Under the assumptions of Sect. 6.4, suppose that the economy is infinitely-lived (i.e., \(T=\infty\) ), with a representative agent characterized by the utility function \(\sum_{t=0}^{\infty} \delta^{t} c_{t}^{1-\alpha} /(1-\alpha)\) and that the growth rate process \(\left(x_{t}\right)_{t \in \mathbb{N}}\) of the aggregate endowment (i.e., \(x_{t}=e_{t} / e_{t-1}\), for \(t \in \mathbb{N}\) ) evolves as a two-state Markov chain with values \(h\) and \(l\) (with \(h>l\) ) and transition probabilities\[\Pi=\left[\begin{array}{ll}\pi_{l l} & \pi_{l h} \\\pi_{h l} & \pi_{h h}\end{array}\right]\]
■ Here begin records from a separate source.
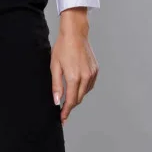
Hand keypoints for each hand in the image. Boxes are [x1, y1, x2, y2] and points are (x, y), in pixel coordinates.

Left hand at [50, 10, 98, 124]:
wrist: (75, 33)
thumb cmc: (63, 47)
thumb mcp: (55, 66)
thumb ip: (56, 85)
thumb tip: (57, 100)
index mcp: (74, 77)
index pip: (71, 101)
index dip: (66, 111)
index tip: (62, 118)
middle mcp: (86, 77)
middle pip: (79, 98)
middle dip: (71, 105)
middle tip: (63, 108)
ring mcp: (92, 74)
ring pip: (85, 92)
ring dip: (77, 96)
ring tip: (68, 95)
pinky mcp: (96, 70)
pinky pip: (90, 84)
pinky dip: (83, 88)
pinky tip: (77, 84)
where \(\pi_{l h}=\mathbb{P}\left(x_{t+1}=h \mid x_{t}=l\right)\), for all \(t \in \mathbb{N}\), and similarly for the other quantities. Compute

(i) the risk free rates \(r_{f}(l)\) and \(r_{f}(h)\) corresponding to the two possible states of aggregate endowment growth rate;

(ii) the price of the security delivering the aggregate endowment as dividend;

(iii) the expected return of the above security.